I intended to gather seeds and pull up the remaining overgrown and spent fennel in my garden several days ago, but when I went out to do it, I found a plump little visitor.
Swallowtail caterpillar on fennel
At that moment he was munching on the dried seeds and not the fronds, but the next day he had moved on to the greenery. He is still on a branch today, and this afternoon I finally gathered some of the fennel seeds. We are hoping he makes his cocoon and transforms in our garden.
I now have a little baggy of fennel seeds and am thinking of the lentil and vegetable soup I made several times last summer, fragrant with cumin and fennel seed.
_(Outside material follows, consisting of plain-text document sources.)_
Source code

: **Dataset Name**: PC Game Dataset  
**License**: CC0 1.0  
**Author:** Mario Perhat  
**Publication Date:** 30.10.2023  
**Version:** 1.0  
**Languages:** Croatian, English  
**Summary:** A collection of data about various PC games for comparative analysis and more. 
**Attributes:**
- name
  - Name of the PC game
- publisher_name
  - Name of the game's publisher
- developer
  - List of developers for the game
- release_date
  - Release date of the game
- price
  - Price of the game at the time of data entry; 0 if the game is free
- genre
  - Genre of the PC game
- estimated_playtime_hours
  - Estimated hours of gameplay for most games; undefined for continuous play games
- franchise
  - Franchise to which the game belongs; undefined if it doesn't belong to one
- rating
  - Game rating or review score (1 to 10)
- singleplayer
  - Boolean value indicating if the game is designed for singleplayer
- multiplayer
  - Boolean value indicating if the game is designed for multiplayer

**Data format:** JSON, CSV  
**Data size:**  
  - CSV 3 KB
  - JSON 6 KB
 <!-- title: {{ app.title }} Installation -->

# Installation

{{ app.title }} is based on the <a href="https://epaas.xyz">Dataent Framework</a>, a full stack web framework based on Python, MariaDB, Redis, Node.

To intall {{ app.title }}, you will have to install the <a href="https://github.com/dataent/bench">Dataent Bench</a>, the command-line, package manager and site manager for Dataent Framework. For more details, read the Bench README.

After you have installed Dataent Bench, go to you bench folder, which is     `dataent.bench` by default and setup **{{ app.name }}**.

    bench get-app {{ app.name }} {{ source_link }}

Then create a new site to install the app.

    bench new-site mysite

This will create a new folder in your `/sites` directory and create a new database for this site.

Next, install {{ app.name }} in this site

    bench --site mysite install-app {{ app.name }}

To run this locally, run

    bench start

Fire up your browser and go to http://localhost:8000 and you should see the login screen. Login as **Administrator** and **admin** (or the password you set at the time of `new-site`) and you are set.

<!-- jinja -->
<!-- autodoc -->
So many of the seeds have already dropped that we're sure to have a jungle of fennel seedlings this fall!
Tonight, though, I'm focusing on another herb in my garden: sage. I am going to make a maiden attempt at an Italian preparation of sage leaves, battered and fried...very simple. I have read about this in a number of books about Italy, and especially in cookbooks and books about food and Italian food festivals, but have never had it. The recipe I plan to use for reference is from Marlena de Blasi's memoir, A Thousand Days in Tuscany. Little more than flour, beer and sea salt, the batter can also be used for squash blossoms and other edilbe flowers and delicate vegetables. I have no idea what Italian beer is like, but Edward's fancy ale will have to do.